═══ EXTRACTED INFORMATION ═══

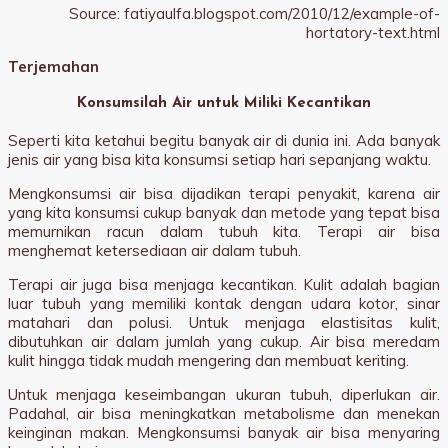
Source: fatiyaulfa.blogspot.com/2010/12/example-of-
hortatory-text.html
Terjemahan
Konsumsilah Air untuk Miliki Kecantikan
Seperti kita ketahui begitu banyak air di dunia ini. Ada banyak
jenis air yang bisa kita konsumsi setiap hari sepanjang waktu.
Mengkonsumsi air bisa dijadikan terapi penyakit, karena air
yang kita konsumsi cukup banyak dan metode yang tepat bisa
memurnikan racun dalam tubuh kita. Terapi air bisa
menghemat ketersediaan air dalam tubuh.
Terapi air juga bisa menjaga kecantikan. Kulit adalah bagian
luar tubuh yang memiliki kontak dengan udara kotor, sinar
matahari dan polusi. Untuk menjaga elastisitas kulit,
dibutuhkan air dalam jumlah yang cukup. Air bisa meredam
kulit hingga tidak mudah mengering dan membuat keriting.
Untuk menjaga keseimbangan ukuran tubuh, diperlukan air.
Padahal, air bisa meningkatkan metabolisme dan menekan
keinginan makan. Mengkonsumsi banyak air bisa menyaring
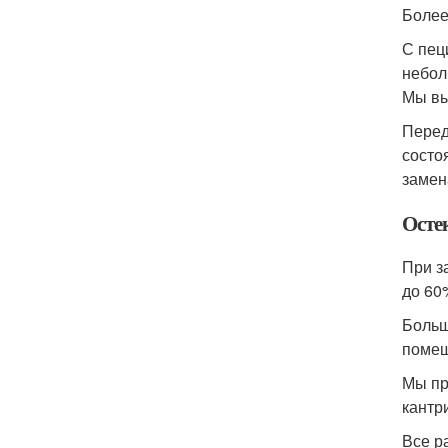
Более
С пец
небол
Мы вы
Перед
состо
замен
Осте
При з
до 60
Больш
помещ
Мы пр
кантри
Все р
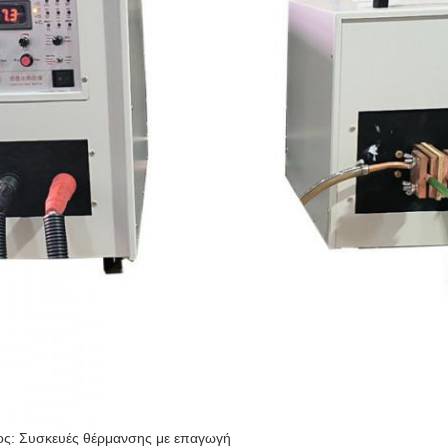
ος: Συσκευές θέρμανσης με επαγωγή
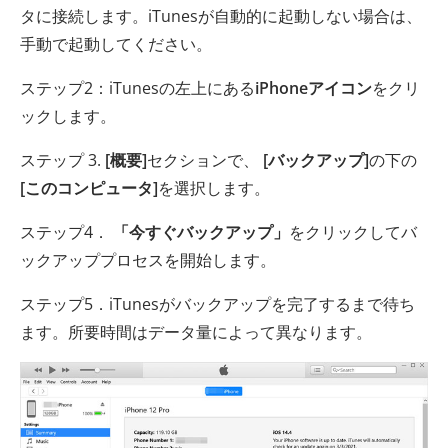
タに接続します。iTunesが自動的に起動しない場合は、
手動で起動してください。
ステップ2：iTunesの左上にある
iPhoneアイコン
をクリ
ックします。
ステップ 3.
[概要]
セクションで、
[バックアップ]
の下の
[このコンピュータ]
を選択します。
ステップ4．
「今すぐバックアップ」
をクリックしてバ
ックアッププロセスを開始します。
ステップ5．iTunesがバックアップを完了するまで待ち
ます。所要時間はデータ量によって異なります。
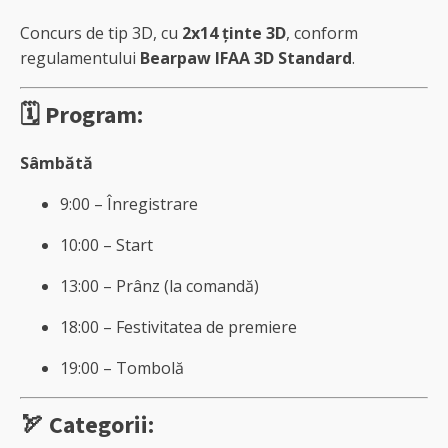
Concurs de tip 3D, cu
2x14 ținte 3D
, conform
regulamentului
Bearpaw IFAA 3D Standard
.
🗓️ Program:
Sâmbătă
9:00 – Înregistrare
10:00 – Start
13:00 – Prânz (la comandă)
18:00 – Festivitatea de premiere
19:00 – Tombolă
🏹 Categorii:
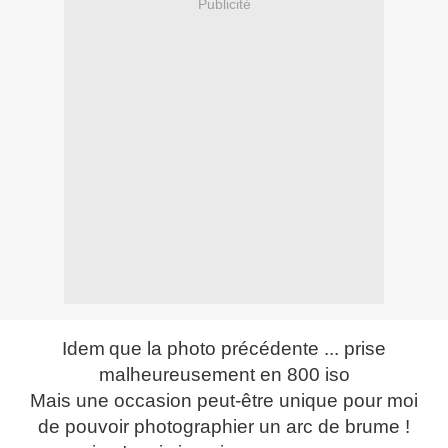
Publicité
Idem
que la photo précédente ... prise
malheureusement en 800 iso
Mais une occasion peut-être unique pour moi
de pouvoir photographier un arc de brume !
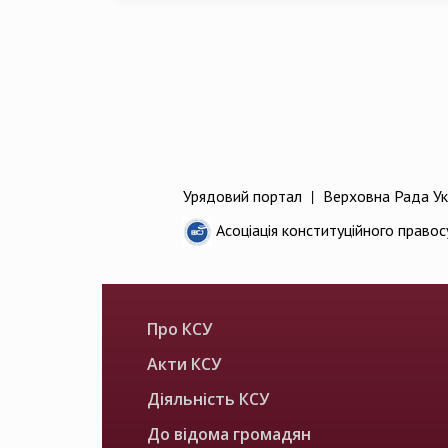
Урядовий портал
|
Верховна Рада Ук
Асоціація конституційного правос
Про КСУ
Акти КСУ
Діяльність КСУ
До відома громадян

═══

AIM OF THE TASK: Copy the text read from every one of the rows above, line for line, with no changes. Leave the pictures out of your answer.

THE ANSWER:
Source: fatiyaulfa.blogspot.com/2010/12/example-of-
hortatory-text.html
Terjemahan
Konsumsilah Air untuk Miliki Kecantikan
Seperti kita ketahui begitu banyak air di dunia ini. Ada banyak
jenis air yang bisa kita konsumsi setiap hari sepanjang waktu.
Mengkonsumsi air bisa dijadikan terapi penyakit, karena air
yang kita konsumsi cukup banyak dan metode yang tepat bisa
memurnikan racun dalam tubuh kita. Terapi air bisa
menghemat ketersediaan air dalam tubuh.
Terapi air juga bisa menjaga kecantikan. Kulit adalah bagian
luar tubuh yang memiliki kontak dengan udara kotor, sinar
matahari dan polusi. Untuk menjaga elastisitas kulit,
dibutuhkan air dalam jumlah yang cukup. Air bisa meredam
kulit hingga tidak mudah mengering dan membuat keriting.
Untuk menjaga keseimbangan ukuran tubuh, diperlukan air.
Padahal, air bisa meningkatkan metabolisme dan menekan
keinginan makan. Mengkonsumsi banyak air bisa menyaring
Более
С пец
небол
Мы вы
Перед
состо
замен
Осте
При з
до 60
Больш
помещ
Мы пр
кантри
Все р
ος: Συσκευές θέρμανσης με επαγωγή
タに接続します。iTunesが自動的に起動しない場合は、
手動で起動してください。
ステップ2：iTunesの左上にある
iPhoneアイコン
をクリ
ックします。
ステップ 3.
[概要]
セクションで、
[バックアップ]
の下の
[このコンピュータ]
を選択します。
ステップ4．
「今すぐバックアップ」
をクリックしてバ
ックアッププロセスを開始します。
ステップ5．iTunesがバックアップを完了するまで待ち
ます。所要時間はデータ量によって異なります。
Concurs de tip 3D, cu
2x14 ținte 3D
, conform
regulamentului
Bearpaw IFAA 3D Standard
.
🗓️ Program:
Sâmbătă
9:00 – Înregistrare
10:00 – Start
13:00 – Prânz (la comandă)
18:00 – Festivitatea de premiere
19:00 – Tombolă
🏹 Categorii:
Publicité
Idem
que la photo précédente ... prise
malheureusement en 800 iso
Mais une occasion peut-être unique pour moi
de pouvoir photographier un arc de brume !
Урядовий портал
|
Верховна Рада Ук
Асоціація конституційного правос
Про КСУ
Акти КСУ
Діяльність КСУ
До відома громадян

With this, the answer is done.